Records supplied:
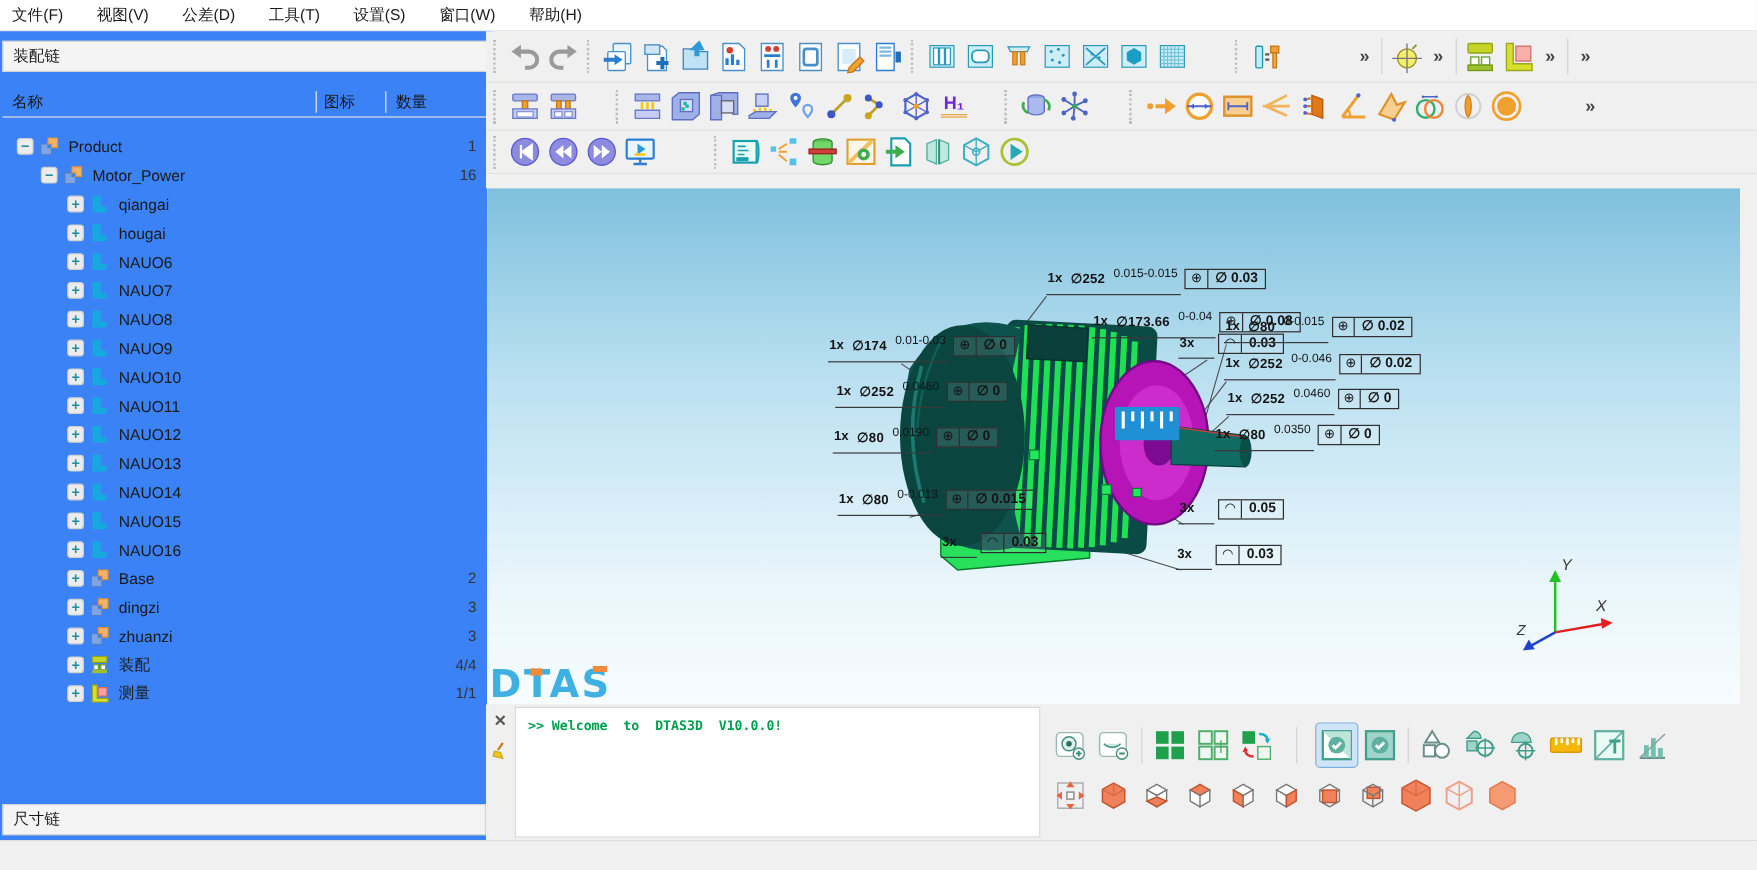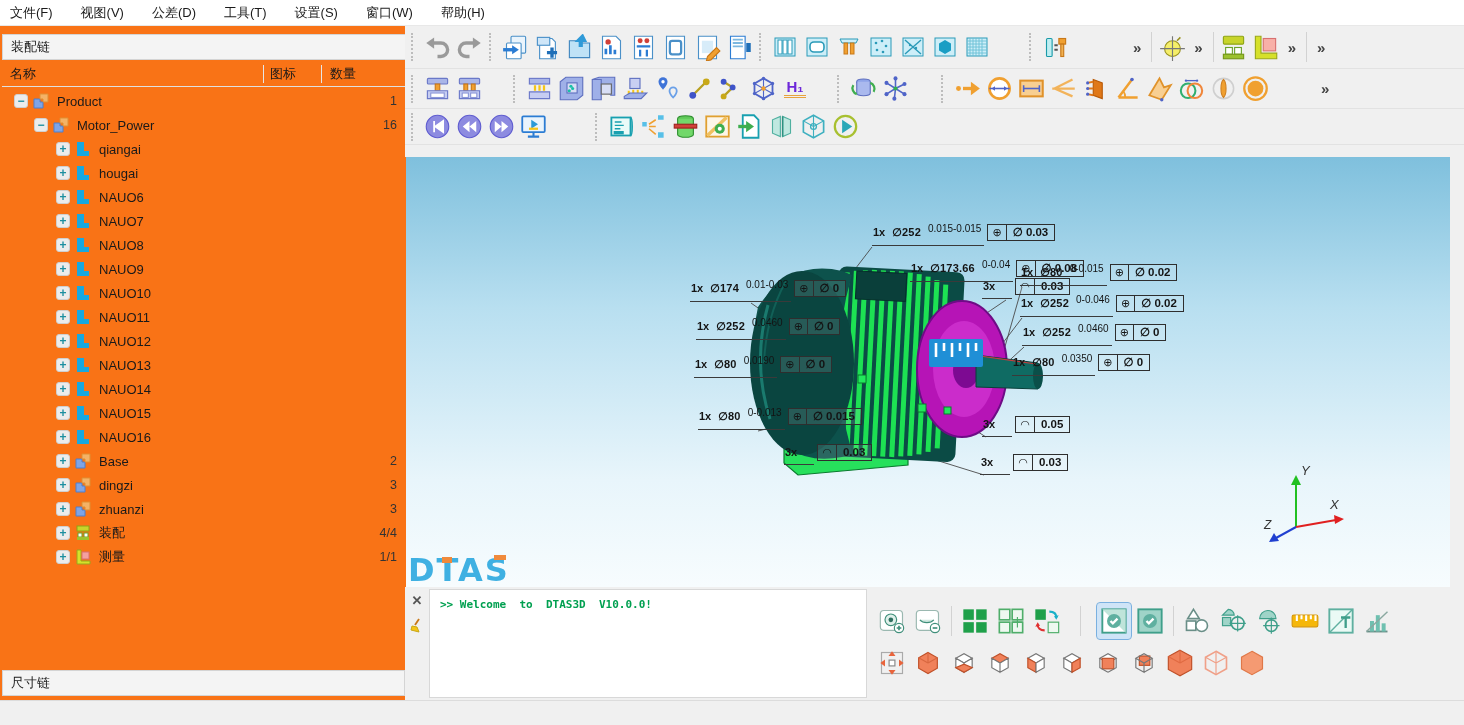--- a/index.html
+++ b/index.html
@@ -2,23 +2,23 @@
 <html><head>
 <meta charset="utf-8">
 <style>
   *{box-sizing:border-box;margin:0;padding:0}
   html,body{width:1464px;height:725px;overflow:hidden}
   body{font-family:"Liberation Sans",sans-serif;background:#f0f0f0;position:relative;font-size:13px;color:#1a1a1a}
   
   #menubar{position:absolute;left:0;top:0;width:1464px;height:26px;background:#fff;display:flex;align-items:center;gap:28px;padding-left:10px;border-bottom:1px solid #e8e8e8}
   .menu-item{cursor:default;white-space:nowrap}
   
-  #left-panel{position:absolute;left:0;top:26px;width:412px;height:674px;background:#f97316;border-right:1px solid #c9c9c9}
+  #left-panel{position:absolute;left:0;top:26px;width:412px;height:674px;background:#3b82f6;border-right:1px solid #c9c9c9}
   .panel-titlebar{margin:8px 2px 0 2px;height:26px;background:#f4f4f4;border:1px solid #d4d4d4;display:flex;align-items:center;padding-left:8px;font-size:13px}
-  #col-header{display:flex;height:26px;border-bottom:1px solid #e0e0e0;align-items:center;margin:1px 2px;font-size:13px}
+  #col-header{display:flex;height:26px;border-bottom:1px solid #e0e0e0;align-items:center;margin:12px 2px;font-size:13px}
   #col-header .c-name{flex:0 0 262px;padding-left:8px;border-right:1px solid #e6e6e6}
   #col-header .c-icon{flex:0 0 58px;padding-left:6px;border-right:1px solid #e6e6e6}
   #col-header .c-qty{flex:1;padding-left:8px}
   #tree{margin-top:2px}
   .trow{display:flex;align-items:center;height:24px;cursor:default}
   .trow.ind0{padding-left:14px}.trow.ind1{padding-left:34px}.trow.ind2{padding-left:56px}
   .expander{width:14px;height:14px;background:#ececec;border:1px solid #cfcfcf;border-radius:3px;display:flex;align-items:center;justify-content:center;font-size:12px;font-weight:bold;color:#1d8fa0;line-height:1;margin-right:5px}
   .exp-minus .expander::before{content:"−"}
   .exp-plus .expander::before{content:"+"}
   .ticon{width:18px;height:16px;margin-right:6px;position:relative}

The problem:
Word for word, print every record, and leave out any picture.

Solution:
--- a/index.html
+++ b/index.html
@@ -2,23 +2,23 @@
 <html><head>
 <meta charset="utf-8">
 <style>
   *{box-sizing:border-box;margin:0;padding:0}
   html,body{width:1464px;height:725px;overflow:hidden}
   body{font-family:"Liberation Sans",sans-serif;background:#f0f0f0;position:relative;font-size:13px;color:#1a1a1a}
   
   #menubar{position:absolute;left:0;top:0;width:1464px;height:26px;background:#fff;display:flex;align-items:center;gap:28px;padding-left:10px;border-bottom:1px solid #e8e8e8}
   .menu-item{cursor:default;white-space:nowrap}
   
-  #left-panel{position:absolute;left:0;top:26px;width:412px;height:674px;background:#f97316;border-right:1px solid #c9c9c9}
+  #left-panel{position:absolute;left:0;top:26px;width:412px;height:674px;background:#3b82f6;border-right:1px solid #c9c9c9}
   .panel-titlebar{margin:8px 2px 0 2px;height:26px;background:#f4f4f4;border:1px solid #d4d4d4;display:flex;align-items:center;padding-left:8px;font-size:13px}
-  #col-header{display:flex;height:26px;border-bottom:1px solid #e0e0e0;align-items:center;margin:1px 2px;font-size:13px}
+  #col-header{display:flex;height:26px;border-bottom:1px solid #e0e0e0;align-items:center;margin:12px 2px;font-size:13px}
   #col-header .c-name{flex:0 0 262px;padding-left:8px;border-right:1px solid #e6e6e6}
   #col-header .c-icon{flex:0 0 58px;padding-left:6px;border-right:1px solid #e6e6e6}
   #col-header .c-qty{flex:1;padding-left:8px}
   #tree{margin-top:2px}
   .trow{display:flex;align-items:center;height:24px;cursor:default}
   .trow.ind0{padding-left:14px}.trow.ind1{padding-left:34px}.trow.ind2{padding-left:56px}
   .expander{width:14px;height:14px;background:#ececec;border:1px solid #cfcfcf;border-radius:3px;display:flex;align-items:center;justify-content:center;font-size:12px;font-weight:bold;color:#1d8fa0;line-height:1;margin-right:5px}
   .exp-minus .expander::before{content:"−"}
   .exp-plus .expander::before{content:"+"}
   .ticon{width:18px;height:16px;margin-right:6px;position:relative}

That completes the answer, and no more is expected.